◆ Seçilmiş Metin ◆
----
Edebiyat Raporu 4 : Son Çıkan Edebiyat Eserleri (Mart, 2022)
Bu raporumuzdaki eserler babil.com sitesi kullanılarak ve bize ulaşan tanıtım yazıları harmanlanarak hazırlanmıştır. Okumaya buyrun.
Deli ve Dahi: İngilizcenin En Kapsamlı İlk Sözlüğünün Hazırlanışının Çılgın Hikayesi / Simon Winchester / İthaki Yayınları
Oxford İngilizce Sözlüğü'nün başeditörü Dr. James Murray'nin önderliğindeki komite belirli kelimeler için alıntı ve tanım toplarken zaman içinde çalışma yöntemi ve şevkiyle bir gönüllü okur öne çıktı. On binden fazla tanıma katkıda bulunan ve çalışmaların ilk yıllarında gizemini koruyan bu okur bir Amerikan İç Savaşı gazisi olan, emekli cerrah Dr. W. C. Minor'dı ve işlediği bir cinayet sebebiyle uzun zamandır akıl hastanesinde yatmaktaydı.
Sözlüğün hazırlıkları 1857'de başlamıştı ve o güne kadar girişilen en iddialı çalışmaydı, tamamlandığında İngilizcenin en kapsamlı ilk sözlüğü olacaktı. Simon Winchester'ın titiz araştırmalar sonucunda kaleme aldığı Deli ve Dâhi, işte bu devrimci eserin hazırlanışına büyük katkılarda bulunan, çoğu yönden bambaşka ama kelimelere adanmışlığıyla hayli birbirine benzer iki adamın, Dr. James Murray ile Dr. W. C. Minor'ın eksantrik hikâyesini ve sözlükçülüğün meşakkatli dünyasını gözler önüne seriyor.
Aliya İzzetbegoviç: Hayat, Hakikat, Hürriyet / Eyüp Beyhan / Kadim Yayınları
Aliya İzzetbegoviç, hayatını halkının özgürlüğüne adamış önemli bir siyasi liderdir. Birçok zorluklarla imtihan olan bir coğrafyada insanların birlikte nasıl yaşayabileceği sorusu üzerine özgün düşünceler üretmiştir. Savaşlar ve soykırımla yüzleşen Bosna Hersek halkının geleceği için ortaya koyduğu barışçı ve ahlaki siyasetle tüm dünyanın takdirini kazanmış bilge bir liderdir.
----
◆ Kısa Görev A ◆
Seçilmiş metne göre şu ifadelerin her birinin doğru olup olmadığını evet ya da hayır ile belirtiniz ve kararı veren sözcükleri metinden aynen aktarınız: (i) Sözlüğün hazırlıkları 1857'de başlamıştır. (ii) Dr. W. C. Minor, Oxford İngilizce Sözlüğü'nün başeditörüdür. (iii) Aliya İzzetbegoviç hakkındaki kitap İthaki Yayınları'ndan çıkmıştır.
◆ Kısa Görev B ◆
Seçilmiş metinde "Sözlüğün hazırlıkları 1857'de" sözcüklerinden "gözler önüne seriyor." sözcüklerine kadar uzanan bölümü hiçbir değişiklik yapmadan yazınız.
----
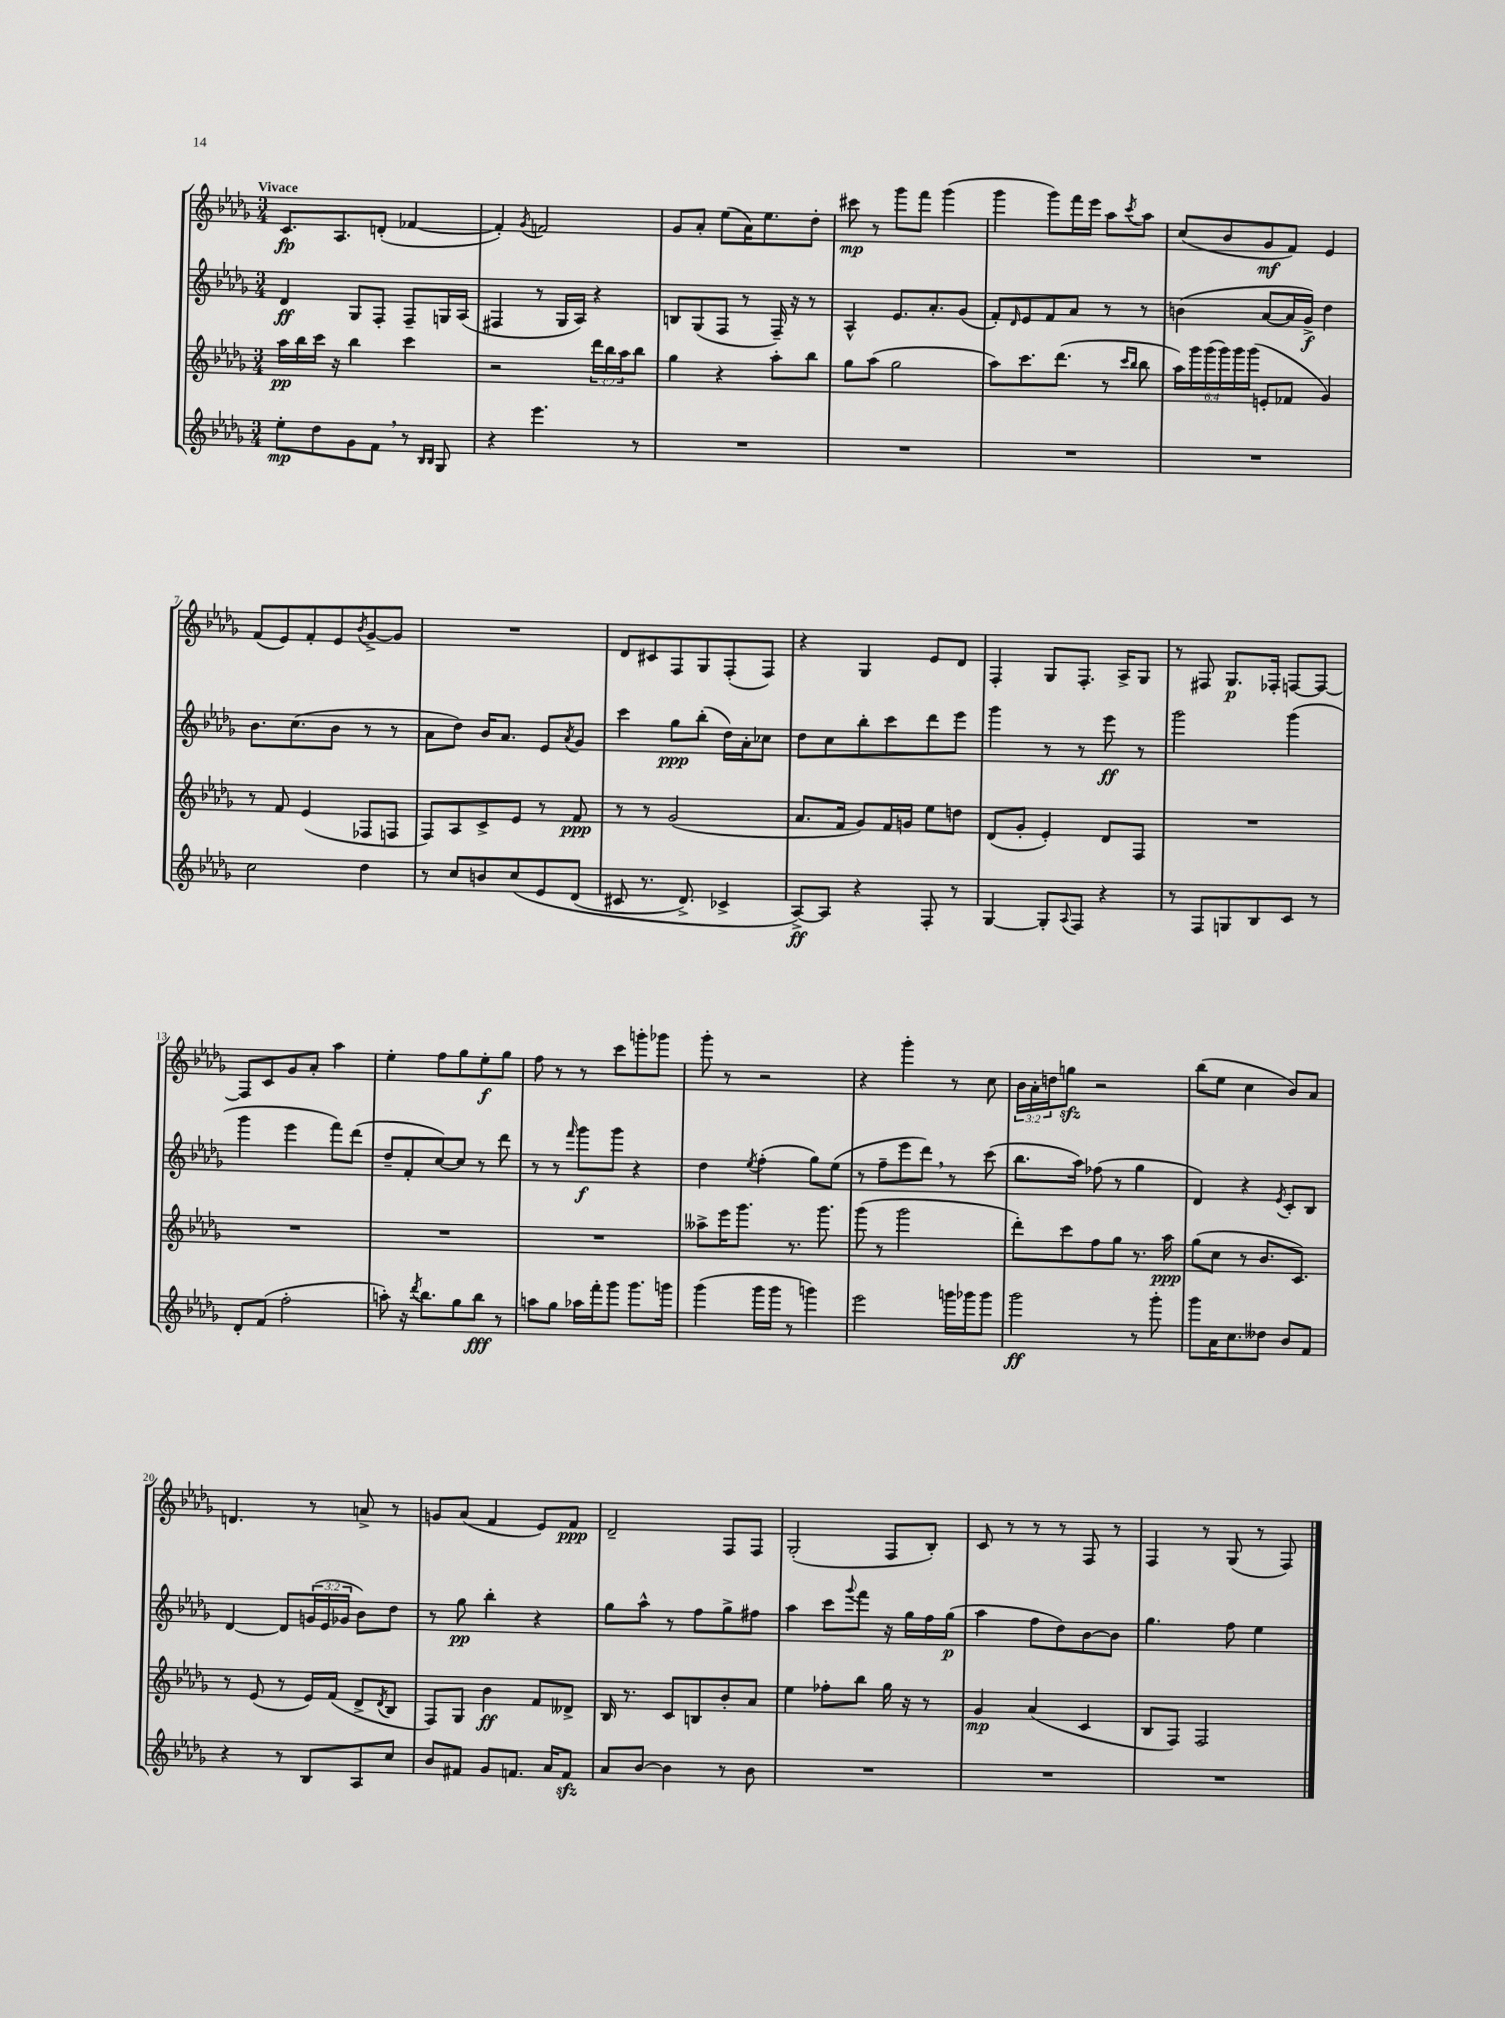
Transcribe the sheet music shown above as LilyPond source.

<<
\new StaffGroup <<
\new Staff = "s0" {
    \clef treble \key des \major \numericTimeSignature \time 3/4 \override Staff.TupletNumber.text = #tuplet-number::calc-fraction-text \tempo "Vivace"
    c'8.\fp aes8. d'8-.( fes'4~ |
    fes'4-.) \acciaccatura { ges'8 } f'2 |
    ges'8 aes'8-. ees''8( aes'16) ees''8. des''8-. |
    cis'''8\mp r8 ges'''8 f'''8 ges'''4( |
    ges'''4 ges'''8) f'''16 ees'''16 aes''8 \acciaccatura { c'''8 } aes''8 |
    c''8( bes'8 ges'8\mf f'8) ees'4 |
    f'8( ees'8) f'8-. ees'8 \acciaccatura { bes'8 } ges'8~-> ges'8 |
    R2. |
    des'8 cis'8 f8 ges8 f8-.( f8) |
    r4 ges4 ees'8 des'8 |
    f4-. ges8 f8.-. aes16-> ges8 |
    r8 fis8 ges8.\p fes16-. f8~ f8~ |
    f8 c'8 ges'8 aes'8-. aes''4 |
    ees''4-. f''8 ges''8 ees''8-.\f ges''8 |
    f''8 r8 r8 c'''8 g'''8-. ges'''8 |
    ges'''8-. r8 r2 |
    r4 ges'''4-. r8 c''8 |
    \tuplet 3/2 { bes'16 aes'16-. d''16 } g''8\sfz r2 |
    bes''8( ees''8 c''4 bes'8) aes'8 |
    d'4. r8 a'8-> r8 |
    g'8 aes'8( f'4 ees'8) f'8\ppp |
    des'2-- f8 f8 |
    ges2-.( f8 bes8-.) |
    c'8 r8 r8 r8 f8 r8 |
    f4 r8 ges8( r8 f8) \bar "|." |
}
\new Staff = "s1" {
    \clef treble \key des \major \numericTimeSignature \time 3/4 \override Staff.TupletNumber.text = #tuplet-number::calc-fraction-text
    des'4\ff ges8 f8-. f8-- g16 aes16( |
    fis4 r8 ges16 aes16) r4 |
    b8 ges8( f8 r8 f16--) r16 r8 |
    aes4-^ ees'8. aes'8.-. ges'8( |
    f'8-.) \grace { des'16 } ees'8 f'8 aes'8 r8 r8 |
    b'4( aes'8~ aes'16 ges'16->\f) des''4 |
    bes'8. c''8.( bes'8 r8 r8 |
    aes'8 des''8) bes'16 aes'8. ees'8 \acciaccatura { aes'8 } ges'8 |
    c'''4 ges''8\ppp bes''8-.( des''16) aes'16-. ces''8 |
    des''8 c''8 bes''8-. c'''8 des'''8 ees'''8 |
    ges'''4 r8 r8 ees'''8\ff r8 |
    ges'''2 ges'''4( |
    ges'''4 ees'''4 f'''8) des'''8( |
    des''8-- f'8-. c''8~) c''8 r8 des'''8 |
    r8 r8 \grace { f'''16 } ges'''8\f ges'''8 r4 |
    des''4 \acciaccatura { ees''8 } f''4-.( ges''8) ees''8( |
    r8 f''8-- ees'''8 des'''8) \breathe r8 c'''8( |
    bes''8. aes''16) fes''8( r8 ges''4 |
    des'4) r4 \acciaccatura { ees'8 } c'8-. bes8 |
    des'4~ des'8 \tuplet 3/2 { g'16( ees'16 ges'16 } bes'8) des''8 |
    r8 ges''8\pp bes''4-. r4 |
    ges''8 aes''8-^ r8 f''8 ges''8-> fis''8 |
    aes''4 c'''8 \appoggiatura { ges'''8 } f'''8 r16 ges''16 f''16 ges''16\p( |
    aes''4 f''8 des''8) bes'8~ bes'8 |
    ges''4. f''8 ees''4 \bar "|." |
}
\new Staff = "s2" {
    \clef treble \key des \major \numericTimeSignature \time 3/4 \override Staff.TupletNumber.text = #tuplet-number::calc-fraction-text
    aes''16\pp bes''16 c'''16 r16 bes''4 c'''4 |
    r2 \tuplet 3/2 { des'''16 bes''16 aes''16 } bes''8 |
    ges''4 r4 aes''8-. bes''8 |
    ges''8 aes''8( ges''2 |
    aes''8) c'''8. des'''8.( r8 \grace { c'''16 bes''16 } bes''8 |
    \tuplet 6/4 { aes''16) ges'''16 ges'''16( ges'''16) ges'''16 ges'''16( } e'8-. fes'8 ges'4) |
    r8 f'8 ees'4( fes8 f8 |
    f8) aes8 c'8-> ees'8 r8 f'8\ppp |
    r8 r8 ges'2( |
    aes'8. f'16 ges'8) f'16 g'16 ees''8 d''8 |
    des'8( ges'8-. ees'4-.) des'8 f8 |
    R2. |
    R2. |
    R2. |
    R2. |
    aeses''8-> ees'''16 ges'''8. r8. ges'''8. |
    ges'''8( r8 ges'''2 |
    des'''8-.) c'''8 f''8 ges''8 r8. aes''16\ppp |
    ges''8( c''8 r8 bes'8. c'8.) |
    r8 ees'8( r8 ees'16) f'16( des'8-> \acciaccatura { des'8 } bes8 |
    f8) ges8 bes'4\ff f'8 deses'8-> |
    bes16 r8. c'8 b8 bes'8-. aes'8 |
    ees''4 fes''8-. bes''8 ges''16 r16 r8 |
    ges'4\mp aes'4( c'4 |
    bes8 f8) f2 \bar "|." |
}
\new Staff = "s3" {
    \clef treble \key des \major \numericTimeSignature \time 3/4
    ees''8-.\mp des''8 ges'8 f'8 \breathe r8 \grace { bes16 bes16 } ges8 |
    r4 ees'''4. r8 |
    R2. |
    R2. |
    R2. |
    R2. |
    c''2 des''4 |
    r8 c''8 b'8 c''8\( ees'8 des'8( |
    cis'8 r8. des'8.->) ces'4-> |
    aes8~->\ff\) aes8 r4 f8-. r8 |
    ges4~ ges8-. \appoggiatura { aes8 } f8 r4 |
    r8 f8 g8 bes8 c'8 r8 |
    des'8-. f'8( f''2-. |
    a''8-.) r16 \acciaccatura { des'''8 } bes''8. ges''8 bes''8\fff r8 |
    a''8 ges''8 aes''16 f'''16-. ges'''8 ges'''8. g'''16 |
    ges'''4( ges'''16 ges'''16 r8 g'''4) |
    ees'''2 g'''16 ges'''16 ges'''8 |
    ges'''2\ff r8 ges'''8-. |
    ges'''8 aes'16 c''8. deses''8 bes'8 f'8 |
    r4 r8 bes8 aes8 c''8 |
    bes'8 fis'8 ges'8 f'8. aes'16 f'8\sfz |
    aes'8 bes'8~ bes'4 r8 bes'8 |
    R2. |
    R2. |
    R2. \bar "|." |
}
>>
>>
----
◆ Yazılı Yanıt A ◆
(i) Evet: "Sözlüğün hazırlıkları 1857'de başlamıştı"
(ii) Hayır: "Oxford İngilizce Sözlüğü'nün başeditörü Dr. James Murray'nin"
(iii) Hayır: "Aliya İzzetbegoviç: Hayat, Hakikat, Hürriyet / Eyüp Beyhan / Kadim Yayınları"

◆ Yazılı Yanıt B ◆
Sözlüğün hazırlıkları 1857'de başlamıştı ve o güne kadar girişilen en iddialı çalışmaydı, tamamlandığında İngilizcenin en kapsamlı ilk sözlüğü olacaktı. Simon Winchester'ın titiz araştırmalar sonucunda kaleme aldığı Deli ve Dâhi, işte bu devrimci eserin hazırlanışına büyük katkılarda bulunan, çoğu yönden bambaşka ama kelimelere adanmışlığıyla hayli birbirine benzer iki adamın, Dr. James Murray ile Dr. W. C. Minor'ın eksantrik hikâyesini ve sözlükçülüğün meşakkatli dünyasını gözler önüne seriyor.